The League of Nations did absolutely nothing over Israel because it did not at all exist until the UN created it in 1948.
What the League of Nations created was the independent native state of Palestine.
In 1920, the Treaty of Sevres and Treaty of San Remo created the native Palestine in return for the Arab Palestinians helping Lawrence of Arabia to defeat the Ottoman Empire.
And no, the League of Nations cannot and did not give any country to anybody.
The Treaty of San Remo and Treaty of Sevres created the British Mandate for Palestine, but the did not mean the British owned Palestine. Instead what a Mandate means is that the British had an obligation to prepare Palestine for independence.
The reason the UN got involved is that the illegal immigrant, Menachem Begin, blew up the British peacekeepers in the King David Hotel, so no longer wanted any part in it.
But here is Sir Winston Churchill straightening out the false claim of Israel ever being legal.
The Avalon Project : British White Paper of June 1922
{...
Unauthorized statements have been made to the effect that the purpose in view is to create a wholly Jewish Palestine. Phrases have been used such as that Palestine is to become "as Jewish as England is English." His Majesty's Government regard any such expectation as impracticable and have no such aim in view. Nor have they at any time contemplated, as appears to be feared by the Arab delegation, the disappearance or the subordination of the Arabic population, language, or culture in Palestine. They would draw attention to the fact that the terms of the Declaration referred to do not contemplate that Palestine as a whole should be converted into a Jewish National Home, but that such a Home should be founded `in Palestine.' In this connection it has been observed with satisfaction that at a meeting of the Zionist Congress, the supreme governing body of the Zionist Organization, held at Carlsbad in September, 1921, a resolution was passed expressing as the official statement of Zionist aims "the determination of the Jewish people to live with the Arab people on terms of unity and mutual respect, and together with them to make the common home into a flourishing community, the upbuilding of which may assure to each of its peoples an undisturbed national development."
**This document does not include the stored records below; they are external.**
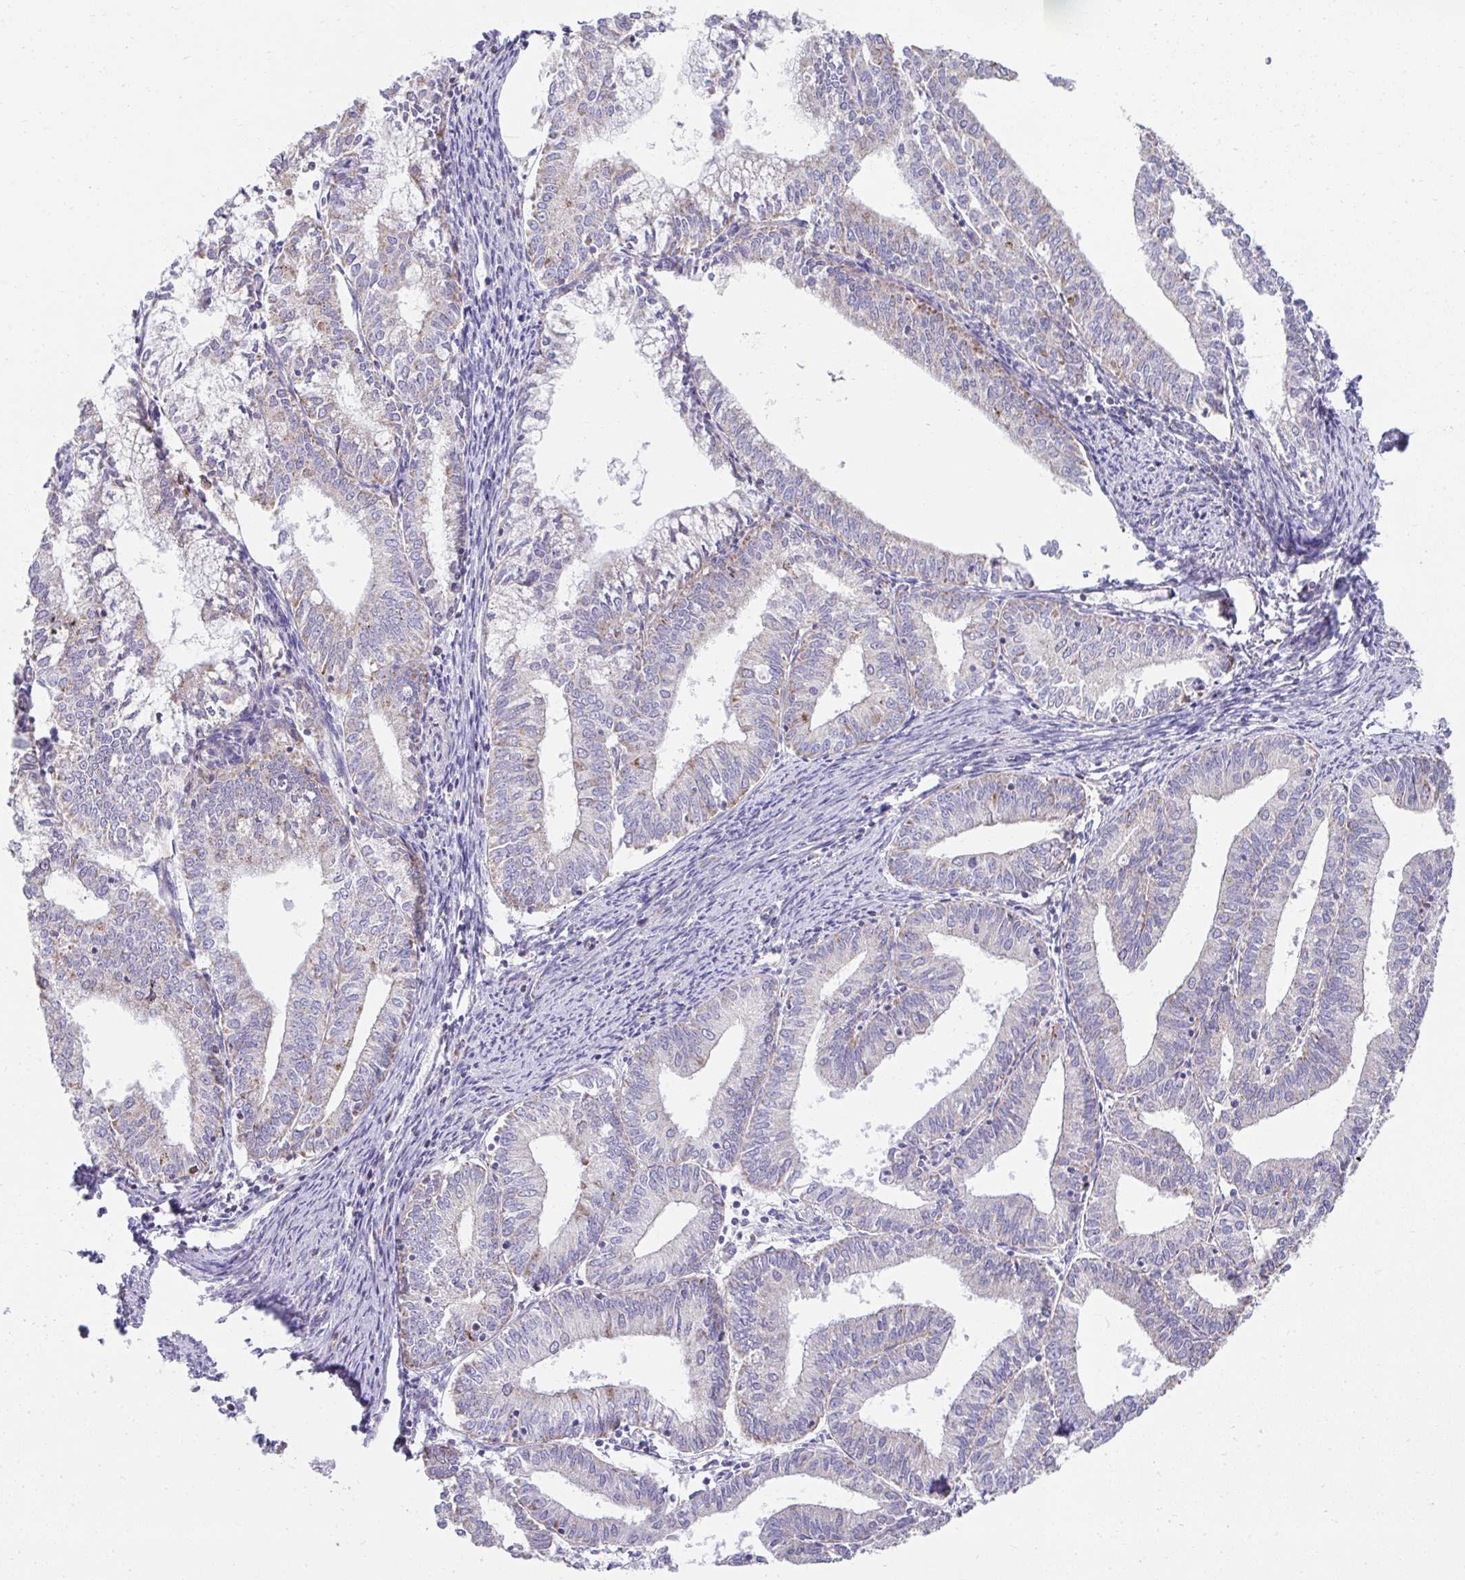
{"staining": {"intensity": "negative", "quantity": "none", "location": "none"}, "tissue": "endometrial cancer", "cell_type": "Tumor cells", "image_type": "cancer", "snomed": [{"axis": "morphology", "description": "Adenocarcinoma, NOS"}, {"axis": "topography", "description": "Endometrium"}], "caption": "Immunohistochemistry (IHC) of endometrial adenocarcinoma shows no staining in tumor cells. (Brightfield microscopy of DAB IHC at high magnification).", "gene": "PRRG3", "patient": {"sex": "female", "age": 61}}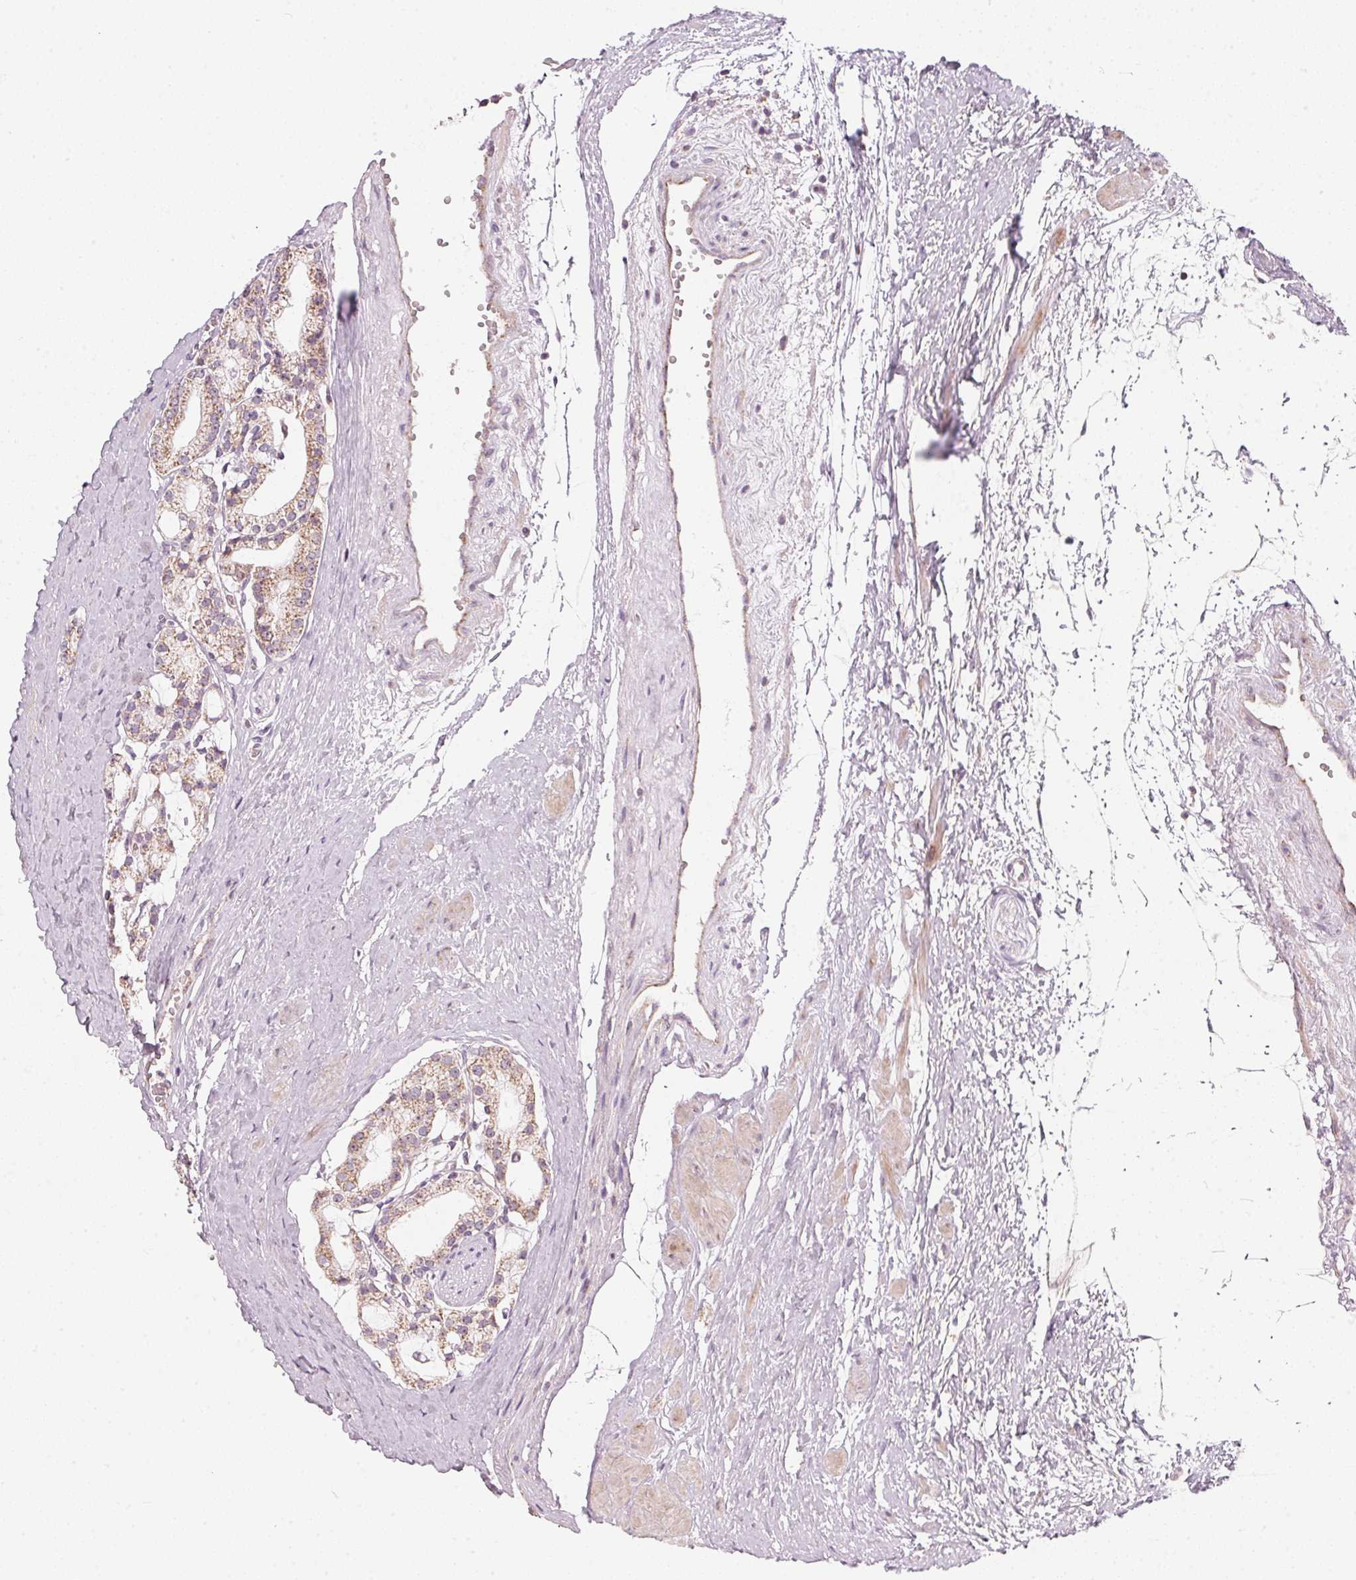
{"staining": {"intensity": "weak", "quantity": ">75%", "location": "cytoplasmic/membranous"}, "tissue": "prostate cancer", "cell_type": "Tumor cells", "image_type": "cancer", "snomed": [{"axis": "morphology", "description": "Adenocarcinoma, High grade"}, {"axis": "topography", "description": "Prostate"}], "caption": "Prostate cancer (adenocarcinoma (high-grade)) stained with immunohistochemistry (IHC) reveals weak cytoplasmic/membranous positivity in approximately >75% of tumor cells.", "gene": "COQ7", "patient": {"sex": "male", "age": 71}}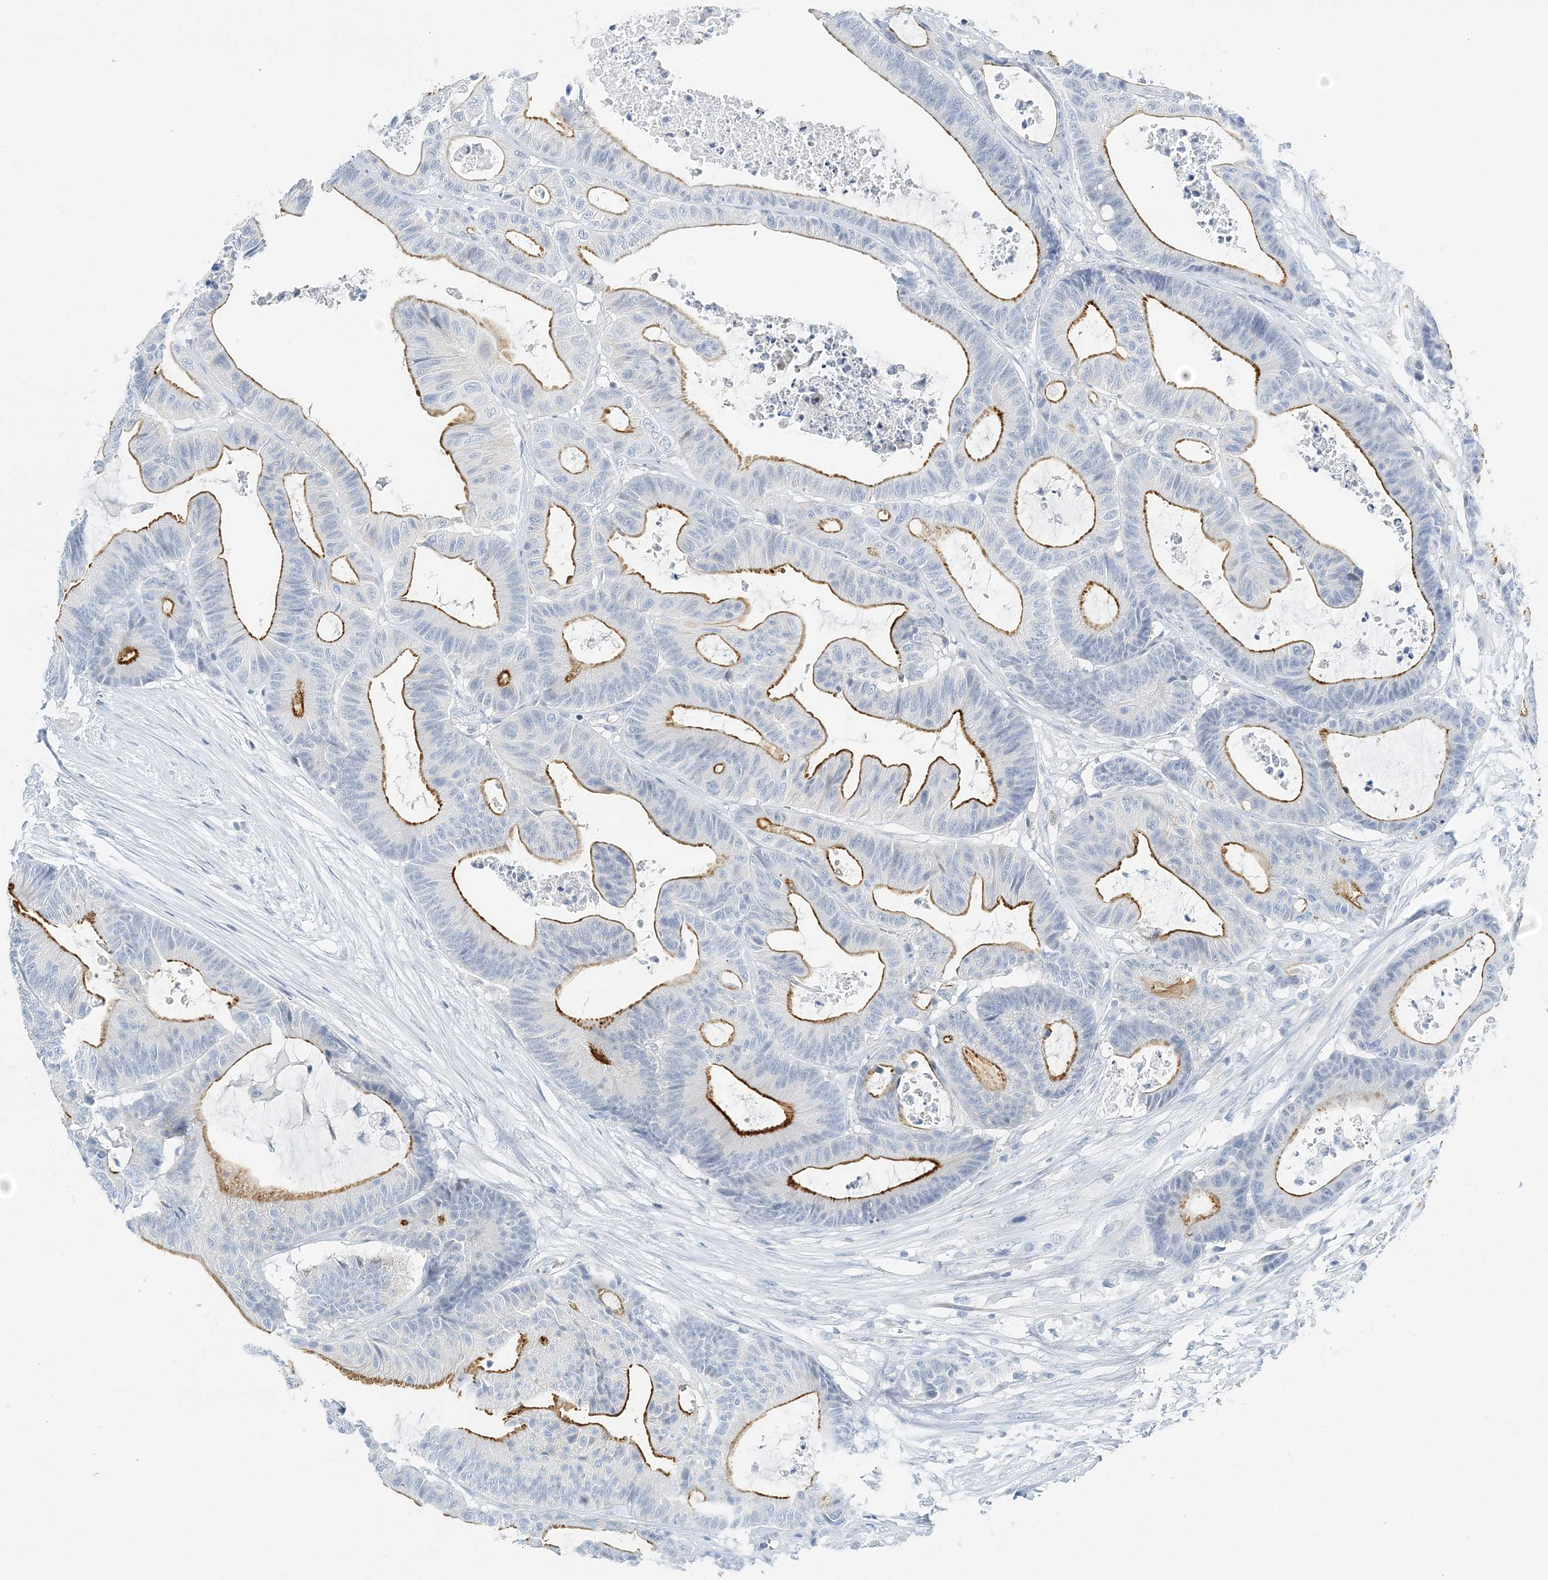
{"staining": {"intensity": "moderate", "quantity": ">75%", "location": "cytoplasmic/membranous"}, "tissue": "colorectal cancer", "cell_type": "Tumor cells", "image_type": "cancer", "snomed": [{"axis": "morphology", "description": "Adenocarcinoma, NOS"}, {"axis": "topography", "description": "Colon"}], "caption": "Colorectal cancer stained with a protein marker displays moderate staining in tumor cells.", "gene": "VILL", "patient": {"sex": "female", "age": 84}}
It is also necessary to point out that the Zionist Commission in Palestine, now termed the Palestine Zionist Executive, has not desired to possess, and does not possess, any share in the general administration of the country. Nor does the special position assigned to the Zionist Organization in Article IV of the Draft Mandate for Palestine imply any such functions. That special position relates to the measures to be taken in Palestine affecting the Jewish population, and contemplates that the organization may assist in the general development of the country, but does not entitle it to share in any degree in its government.
Further, it is contemplated that the status of all citizens of Palestine in the eyes of the law shall be Palestinian, and it has never been intended that they, or any section of them, should possess any other juridical status. So far as the Jewish population of Palestine are concerned it appears that some among them are apprehensive that His Majesty's Government may depart from the policy embodied in the
Declaration of 1917. It is necessary, therefore, once more to affirm that these fears are unfounded, and that that Declaration, re affirmed by the Conference of the Principle Allied Powers at San Remo and again in the Treaty of Sevres, is not susceptible of change.
...}
It clearly says Palestine was to be for the native Arabs, and the only thing the Jews got was facilitated immigration into the Arab Palestine.